To briefly recap, for 40 years the CDC has published the Abortion Surveillance Report. For 40 years that report has appeared in the last November or first December issue of CDC’s journal, the Morbidity and Mortality Report Weekly Report. This year it didn’t. A RedState tradition has been to use this report for our annual retrospective on abortion. When it didn’t appear in November… or December… or in January we decided to ask why.

That inquiry and its response led to our article yesterday.

The internet is an amazing thing. After weeks of checking and phone calls and emails … no report. Then one blog post at RedState later, and suddenly the CDC is falling over themselves to produce something. Funny how that works. Two hours and six minutes after the post went live we had an official response from CDC. The full response is posted below the fold.

According to the CDC we should move along because there is nothing to see here. Really? We’re not so sure.

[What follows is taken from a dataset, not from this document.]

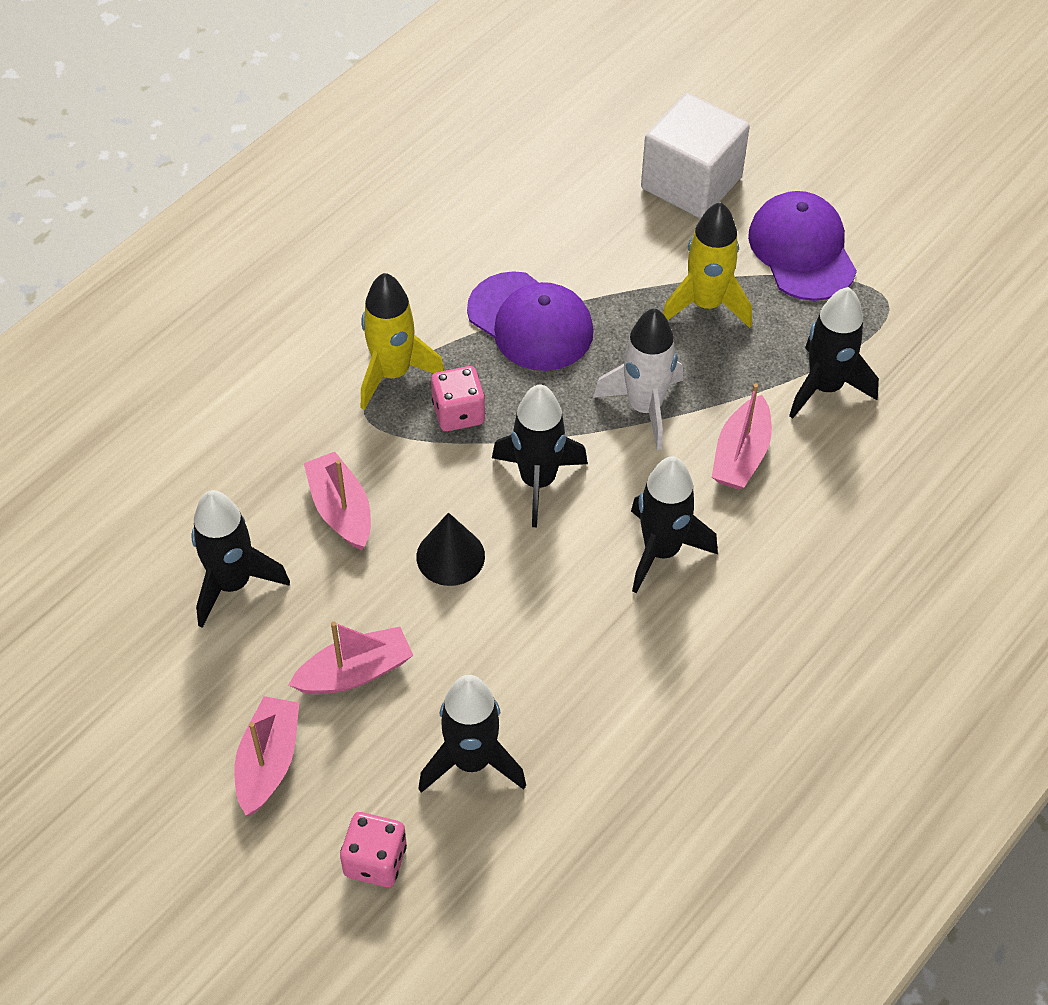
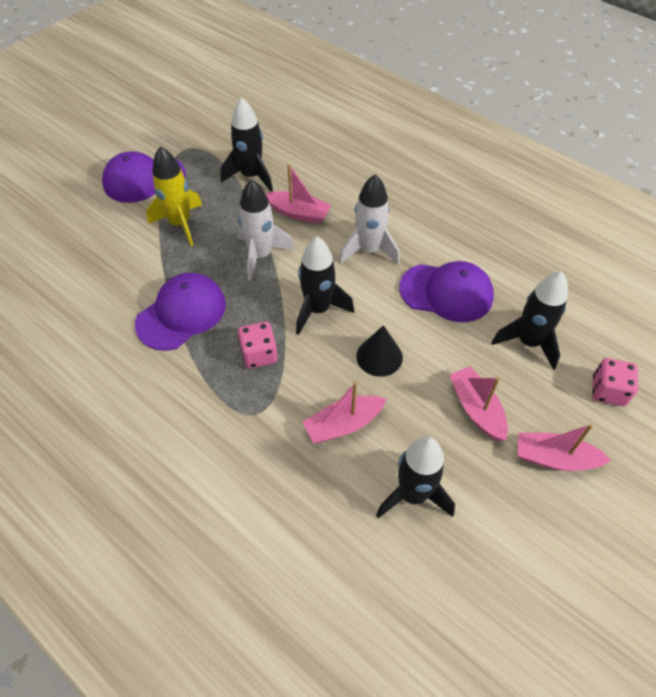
camera: 90 degrees left, 0 degrees up
(393, 373) = (219, 396): yellow rocket -> none
(573, 655) = (446, 292): none -> purple cap
(661, 551) = (368, 250): black rocket -> white rocket
(691, 183) = (73, 227): white cube -> none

One thing the government does well is routine. If you have any doubt witness the difference between how the government reacts to an emergency and how it delivers Social Security checks or collects taxes. A low intensity statistical report that has been produced at the same time for the past 40 years would strike most of us as the epitome of routine. “Wait,” says their reply, “it isn’t that simple”. Here is their “explanation”. (Full text of statement below the fold):

My understanding is the population data needed to develop rate/ratio statistics was not available at the time we normally prepare the ASR. It is these data that are often desired by many to track trends and changes in a most precise way possible.

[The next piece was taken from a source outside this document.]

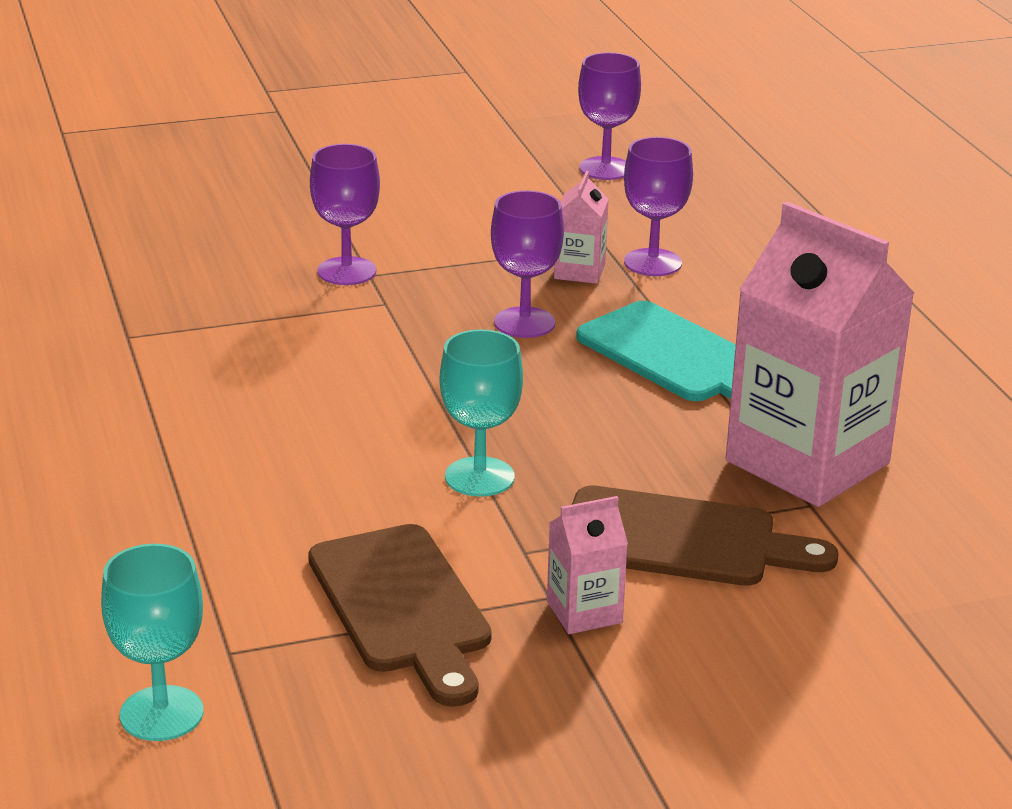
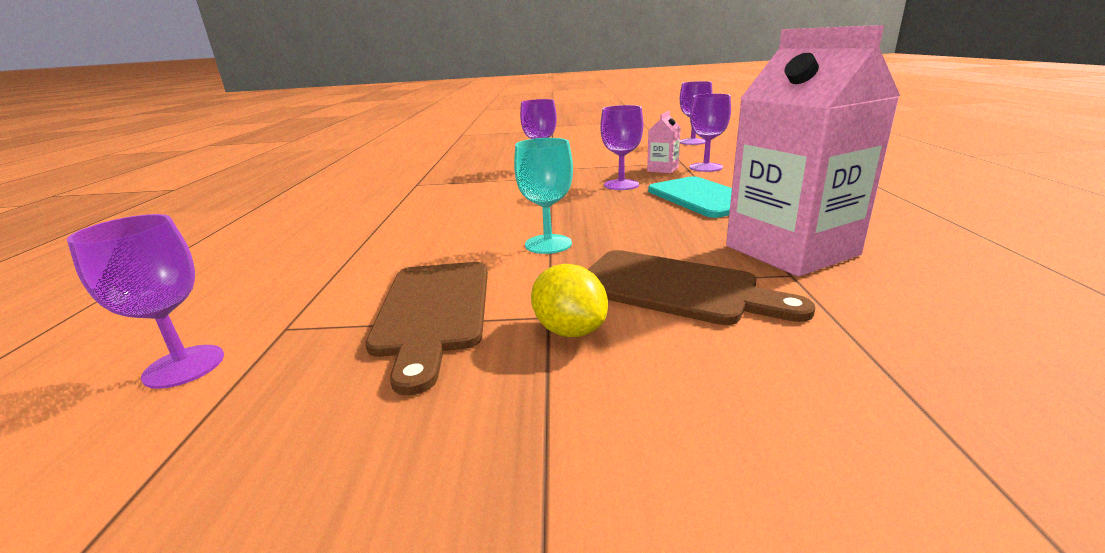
camera: 20 degrees right, 5 degrees down
(161, 713) = (184, 366): turquoise goblet -> purple goblet
(584, 612) = (570, 330): pink carton -> yellow lemon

Possible. But is it likely? Another key fact is that the report in question covers abortions conducted in the United States in 2007. So the population data has been extant for at least two years because the Census Bureau – which has done routine real well for, oh, 200 years – had that particular data aggregated on July 1, 2008. That’s pretty “available” by our standards.

But let’s just pretend for a moment the data was somehow not “available” to the CDC. Why? It was available to the Census. Indeed, it was available to anyone with internet access. But somehow the CDC was out of the loop? A more likely and obvious reason the data weren’t available is that a decision had been made to not acquire the data.

Now we’re assured that the 2007 Abortion Surveillance Report is “tentatively” – CDC’s response has this word in bold so we’re assuming the real context is “not going to happen but we’re counting on you guys forgetting about it” – scheduled to be published this month. By “this month” they are saying that it will appear in one of the next three issues of the MMWR.

But wait. The response also says the editorial calendar is booked “well in advance.” Most of us would assume “well in advance” is more than three weeks, especially as the report in question will have to proceed through various levels of clearance from the authors through final approval at the Department of Health and Human Services. So if it isn’t on the calendar… which is implied by the CDC response… and the calendar is locked in well in advance … how do we make the trip from there to here?

The short answer is that now CDC is about to do the other thing bureaucracies do frequently but not well: panic.

After all, the CDC told us last week there were ‘no plans’ to release the data. The CDC now says (at least as of late yesterday) it is scheduled for ‘this month’. Did the CDC just not bother looking at the editorial calendar it now tells us is booked ‘well in advance’?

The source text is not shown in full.